現場で外国人の輪が広がっている

 少子高齢化に伴い自動車整備士の成り手が少なくなる中、光自動車(大矢桂介社長、千葉県多古町)は優れた外国人整備士の採用育成策の一環として「カンボジア事業」に取り組む。カンボジア労働職業訓練省の自動車整備士訓練学校「JVCテクニカルインスティチュート」と提携。国内の整備士養成校における技術教育プログラムの提供と、日本語を学べる環境づくりに乗り出した。学費の貸付制度や受け入れを希望する整備事業者がそれらを保証できる体制も整えた。将来、日本で就業を希望する学生と、人手不足の整備事業者にとってウィンウィンとなりつつある。
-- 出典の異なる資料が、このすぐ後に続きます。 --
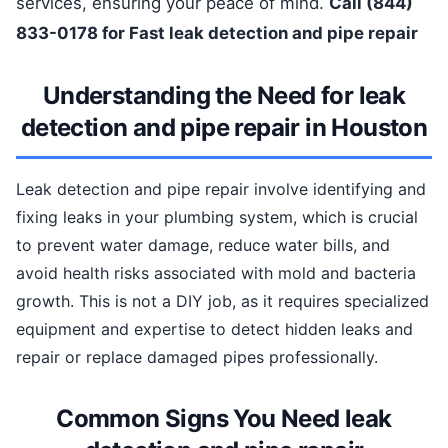
services, ensuring your peace of mind.
Call (844)
833-0178 for Fast leak detection and pipe repair
Understanding the Need for leak
detection and pipe repair in Houston
Leak detection and pipe repair involve identifying and
fixing leaks in your plumbing system, which is crucial
to prevent water damage, reduce water bills, and
avoid health risks associated with mold and bacteria
growth. This is not a DIY job, as it requires specialized
equipment and expertise to detect hidden leaks and
repair or replace damaged pipes professionally.
Common Signs You Need leak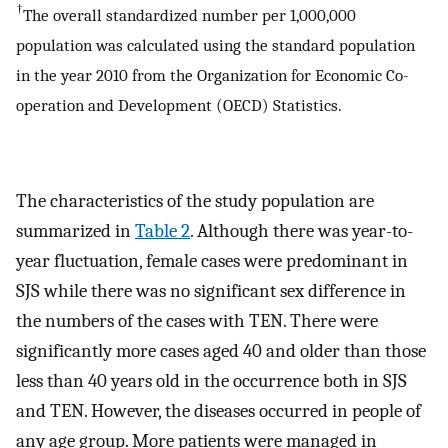
†
The overall standardized number per 1,000,000
population was calculated using the standard population
in the year 2010 from the Organization for Economic Co-
operation and Development (OECD) Statistics.
The characteristics of the study population are
summarized in
Table 2
. Although there was year-to-
year fluctuation, female cases were predominant in
SJS while there was no significant sex difference in
the numbers of the cases with TEN. There were
significantly more cases aged 40 and older than those
less than 40 years old in the occurrence both in SJS
and TEN. However, the diseases occurred in people of
any age group. More patients were managed in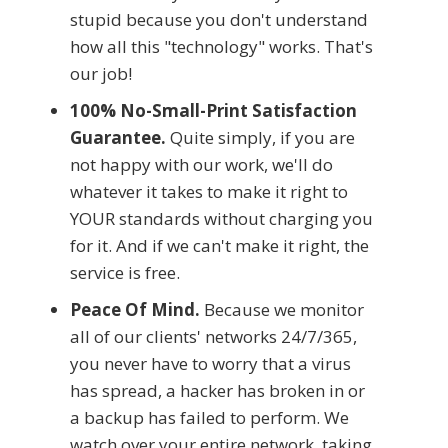
stupid because you don't understand
how all this "technology" works. That's
our job!
100% No-Small-Print Satisfaction
Guarantee.
Quite simply, if you are
not happy with our work, we'll do
whatever it takes to make it right to
YOUR standards without charging you
for it. And if we can't make it right, the
service is free.
Peace Of Mind.
Because we monitor
all of our clients' networks 24/7/365,
you never have to worry that a virus
has spread, a hacker has broken in or
a backup has failed to perform. We
watch over your entire network, taking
 同校には毎年150~200人が入学する。1年次は所定のカリキュラムを座学で学び、2年次はインターンとして学外で働きながら学ぶ。学費は300㌦に抑えており、現地では相対的に貧困層を対象とした職業訓練学校という位置付けになっているという。

 光自動車とは提携に基づき、2年次に「日本コース」を設けている。2年生になって5カ月目に入寮し、集中して日本語が学べる体制を構築した。日本語の教育は外部機関に委託し、日本語検定で基本的な日本語をある程度理解することができる「N5」レベルの習得が可能だ。
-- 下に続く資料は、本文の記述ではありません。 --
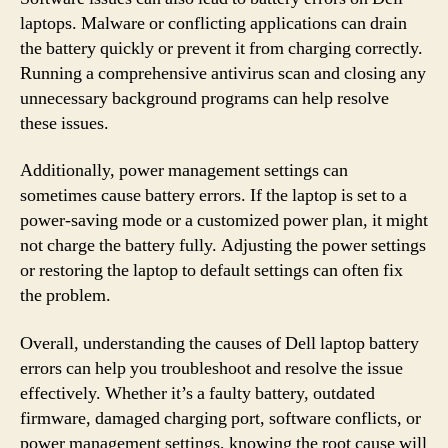
laptops. Malware or conflicting applications can drain
the battery quickly or prevent it from charging correctly.
Running a comprehensive antivirus scan and closing any
unnecessary background programs can help resolve
these issues.
Additionally, power management settings can
sometimes cause battery errors. If the laptop is set to a
power-saving mode or a customized power plan, it might
not charge the battery fully. Adjusting the power settings
or restoring the laptop to default settings can often fix
the problem.
Overall, understanding the causes of Dell laptop battery
errors can help you troubleshoot and resolve the issue
effectively. Whether it’s a faulty battery, outdated
firmware, damaged charging port, software conflicts, or
power management settings, knowing the root cause will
 このコースを選択するには、学費とは別に授業料として4400㌦が必要になる。基本的には学生が自己資金で賄うが、不足が生じる場合は、委託している外部機関から借りられるようにした。この貸付制度の利用には同校の卒業試験と、日本語検定のN5以上の合格が条件。ただ、受け入れを希望する整備事業者による面接を経た後、報奨金として全額保証する体制も整えた。

 10月にはこの事業が始動してから初のカンボジア人の14人が来日する。計5社が受け入れを希望しており、同社へは4人が加わる。

 もともと同社は、外国人の採用に積極的だ。8年前から雇用し始め、現在では30人が正社員として所属している。国籍はミャンマー、ベトナム、中国、フィリピン、スリランカ、ネパールと多岐にわたる。勤務体系はもちろん、住宅補助など各種制度についても日本人同様に支援している。このうち、半数が家族帯同で永住を希望している状況だ。新たに加わる外国人の人材が活躍できる素地が備わっているため、人手不足に悩む整備事業者などからの注目を集めている。

 〈大矢桂介社長コメント〉

 今回の受賞を機に、同事業を通じた人材確保にチャレンジしたいという声をいただいている。当社の外国人人材は日本人以上に愛社精神があり、責任感を持って業務に取り組んでくれている。私自身、20歳代の時に、豪州でワーキングホリデーをした経験があるが、その時に感じた差別や嫌な思いを彼らには決してさせたくないという思いでいる。